**TASK DESCRIPTION:** Each line starting at the one that contains "cumplimiento de su" and ending at the one that contains "Karena kerja-kerja pemerintah" must be returned exactly, and the rest of the listing is left out.

Start of EXERCISE MATERIALS

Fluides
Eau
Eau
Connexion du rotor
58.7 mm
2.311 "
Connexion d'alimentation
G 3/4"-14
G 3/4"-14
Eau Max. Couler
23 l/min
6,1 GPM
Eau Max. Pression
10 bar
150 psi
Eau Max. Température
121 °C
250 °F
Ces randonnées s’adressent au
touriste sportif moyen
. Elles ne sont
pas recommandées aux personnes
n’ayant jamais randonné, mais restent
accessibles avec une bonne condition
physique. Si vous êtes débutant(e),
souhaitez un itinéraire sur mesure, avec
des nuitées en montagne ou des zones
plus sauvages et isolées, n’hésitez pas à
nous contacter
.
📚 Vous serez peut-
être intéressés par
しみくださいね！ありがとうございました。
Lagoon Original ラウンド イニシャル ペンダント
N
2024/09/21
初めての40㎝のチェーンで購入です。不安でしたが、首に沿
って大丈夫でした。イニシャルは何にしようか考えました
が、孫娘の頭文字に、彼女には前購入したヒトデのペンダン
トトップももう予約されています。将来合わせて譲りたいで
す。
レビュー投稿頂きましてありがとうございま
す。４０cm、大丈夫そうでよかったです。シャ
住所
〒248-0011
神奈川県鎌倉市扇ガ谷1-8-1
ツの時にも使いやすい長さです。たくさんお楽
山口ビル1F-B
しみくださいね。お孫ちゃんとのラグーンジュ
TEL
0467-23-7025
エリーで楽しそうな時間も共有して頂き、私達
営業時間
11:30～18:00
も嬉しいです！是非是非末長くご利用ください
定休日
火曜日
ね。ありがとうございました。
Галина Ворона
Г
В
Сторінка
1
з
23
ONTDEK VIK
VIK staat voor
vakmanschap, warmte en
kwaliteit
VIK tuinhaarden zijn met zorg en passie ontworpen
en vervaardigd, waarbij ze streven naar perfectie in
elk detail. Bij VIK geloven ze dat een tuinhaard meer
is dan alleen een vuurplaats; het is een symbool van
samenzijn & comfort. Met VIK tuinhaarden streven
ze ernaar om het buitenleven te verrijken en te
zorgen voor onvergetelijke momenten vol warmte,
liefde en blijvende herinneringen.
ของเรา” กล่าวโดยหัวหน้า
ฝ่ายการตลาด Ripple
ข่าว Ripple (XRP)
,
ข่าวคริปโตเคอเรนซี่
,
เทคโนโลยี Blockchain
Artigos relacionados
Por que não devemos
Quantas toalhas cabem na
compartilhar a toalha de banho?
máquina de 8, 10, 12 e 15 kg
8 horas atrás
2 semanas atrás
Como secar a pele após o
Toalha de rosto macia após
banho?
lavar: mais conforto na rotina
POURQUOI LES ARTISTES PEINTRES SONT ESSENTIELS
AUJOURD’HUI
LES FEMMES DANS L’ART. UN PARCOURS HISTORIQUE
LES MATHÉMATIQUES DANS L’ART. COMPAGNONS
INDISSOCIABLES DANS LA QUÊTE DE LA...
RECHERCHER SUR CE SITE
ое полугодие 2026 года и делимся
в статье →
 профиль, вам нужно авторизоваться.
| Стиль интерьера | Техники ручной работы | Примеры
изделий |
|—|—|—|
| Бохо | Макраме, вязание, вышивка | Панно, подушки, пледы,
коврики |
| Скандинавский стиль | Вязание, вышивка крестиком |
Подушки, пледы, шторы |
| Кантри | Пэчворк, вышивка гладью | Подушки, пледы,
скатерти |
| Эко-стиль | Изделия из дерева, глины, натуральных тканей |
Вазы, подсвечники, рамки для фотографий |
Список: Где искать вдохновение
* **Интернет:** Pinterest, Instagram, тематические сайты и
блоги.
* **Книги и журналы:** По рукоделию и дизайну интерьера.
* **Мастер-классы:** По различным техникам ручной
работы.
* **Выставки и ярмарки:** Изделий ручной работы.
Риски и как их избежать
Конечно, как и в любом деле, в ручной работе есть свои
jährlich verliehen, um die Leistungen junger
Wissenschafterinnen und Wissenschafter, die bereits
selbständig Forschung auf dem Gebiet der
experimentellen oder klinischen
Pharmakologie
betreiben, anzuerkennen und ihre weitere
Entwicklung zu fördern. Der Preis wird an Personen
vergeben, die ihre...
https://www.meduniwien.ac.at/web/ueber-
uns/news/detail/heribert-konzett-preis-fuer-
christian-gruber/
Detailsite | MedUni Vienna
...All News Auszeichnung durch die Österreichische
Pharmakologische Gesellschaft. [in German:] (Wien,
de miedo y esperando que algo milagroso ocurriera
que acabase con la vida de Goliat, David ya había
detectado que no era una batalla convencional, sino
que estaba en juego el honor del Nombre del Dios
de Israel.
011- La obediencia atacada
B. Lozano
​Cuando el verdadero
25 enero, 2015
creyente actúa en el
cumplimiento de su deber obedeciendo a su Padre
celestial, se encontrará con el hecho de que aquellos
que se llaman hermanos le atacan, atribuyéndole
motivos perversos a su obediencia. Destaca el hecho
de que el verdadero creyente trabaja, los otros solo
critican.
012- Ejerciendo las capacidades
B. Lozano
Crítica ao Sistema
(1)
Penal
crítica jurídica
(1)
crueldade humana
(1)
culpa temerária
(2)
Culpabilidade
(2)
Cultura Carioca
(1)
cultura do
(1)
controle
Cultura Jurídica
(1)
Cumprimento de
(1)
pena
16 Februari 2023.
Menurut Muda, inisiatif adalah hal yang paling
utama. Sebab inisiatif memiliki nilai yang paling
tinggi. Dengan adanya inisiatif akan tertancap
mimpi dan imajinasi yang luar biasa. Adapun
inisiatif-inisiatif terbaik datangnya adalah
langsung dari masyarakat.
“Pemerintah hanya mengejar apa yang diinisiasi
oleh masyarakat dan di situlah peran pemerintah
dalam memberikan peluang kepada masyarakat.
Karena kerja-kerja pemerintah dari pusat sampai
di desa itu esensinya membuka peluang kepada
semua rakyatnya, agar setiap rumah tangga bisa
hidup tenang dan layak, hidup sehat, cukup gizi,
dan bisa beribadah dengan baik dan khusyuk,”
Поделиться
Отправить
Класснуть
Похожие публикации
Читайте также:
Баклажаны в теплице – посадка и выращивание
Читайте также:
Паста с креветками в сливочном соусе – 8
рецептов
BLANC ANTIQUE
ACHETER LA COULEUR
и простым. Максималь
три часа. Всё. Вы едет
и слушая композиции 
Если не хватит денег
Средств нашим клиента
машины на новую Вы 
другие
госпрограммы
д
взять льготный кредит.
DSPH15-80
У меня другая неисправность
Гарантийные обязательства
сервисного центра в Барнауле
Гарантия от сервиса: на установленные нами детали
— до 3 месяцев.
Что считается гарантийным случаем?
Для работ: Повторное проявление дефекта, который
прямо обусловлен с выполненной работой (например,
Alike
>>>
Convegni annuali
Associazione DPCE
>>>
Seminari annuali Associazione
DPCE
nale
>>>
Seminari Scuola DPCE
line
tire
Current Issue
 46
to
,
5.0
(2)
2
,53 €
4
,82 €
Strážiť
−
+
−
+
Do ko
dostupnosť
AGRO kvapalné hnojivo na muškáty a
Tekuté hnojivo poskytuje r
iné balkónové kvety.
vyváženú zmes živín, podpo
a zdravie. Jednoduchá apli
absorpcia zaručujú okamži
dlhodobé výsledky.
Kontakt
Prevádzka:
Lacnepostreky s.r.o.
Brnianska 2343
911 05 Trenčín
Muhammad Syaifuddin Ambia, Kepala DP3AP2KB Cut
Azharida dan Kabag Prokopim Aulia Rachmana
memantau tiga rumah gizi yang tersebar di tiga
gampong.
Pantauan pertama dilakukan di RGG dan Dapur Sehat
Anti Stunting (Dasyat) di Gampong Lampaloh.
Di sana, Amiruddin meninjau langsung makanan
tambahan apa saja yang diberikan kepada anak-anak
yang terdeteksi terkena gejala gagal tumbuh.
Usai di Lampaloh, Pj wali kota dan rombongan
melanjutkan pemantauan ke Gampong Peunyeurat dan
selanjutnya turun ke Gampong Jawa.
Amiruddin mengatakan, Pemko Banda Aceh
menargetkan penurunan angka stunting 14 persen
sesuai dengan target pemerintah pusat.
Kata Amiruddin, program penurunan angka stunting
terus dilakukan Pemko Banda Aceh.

End of EXERCISE MATERIALS

**SOLUTION FOR THIS TASK:**
cumplimiento de su deber obedeciendo a su Padre
celestial, se encontrará con el hecho de que aquellos
que se llaman hermanos le atacan, atribuyéndole
motivos perversos a su obediencia. Destaca el hecho
de que el verdadero creyente trabaja, los otros solo
critican.
012- Ejerciendo las capacidades
B. Lozano
Crítica ao Sistema
(1)
Penal
crítica jurídica
(1)
crueldade humana
(1)
culpa temerária
(2)
Culpabilidade
(2)
Cultura Carioca
(1)
cultura do
(1)
controle
Cultura Jurídica
(1)
Cumprimento de
(1)
pena
16 Februari 2023.
Menurut Muda, inisiatif adalah hal yang paling
utama. Sebab inisiatif memiliki nilai yang paling
tinggi. Dengan adanya inisiatif akan tertancap
mimpi dan imajinasi yang luar biasa. Adapun
inisiatif-inisiatif terbaik datangnya adalah
langsung dari masyarakat.
“Pemerintah hanya mengejar apa yang diinisiasi
oleh masyarakat dan di situlah peran pemerintah
dalam memberikan peluang kepada masyarakat.
Karena kerja-kerja pemerintah dari pusat sampai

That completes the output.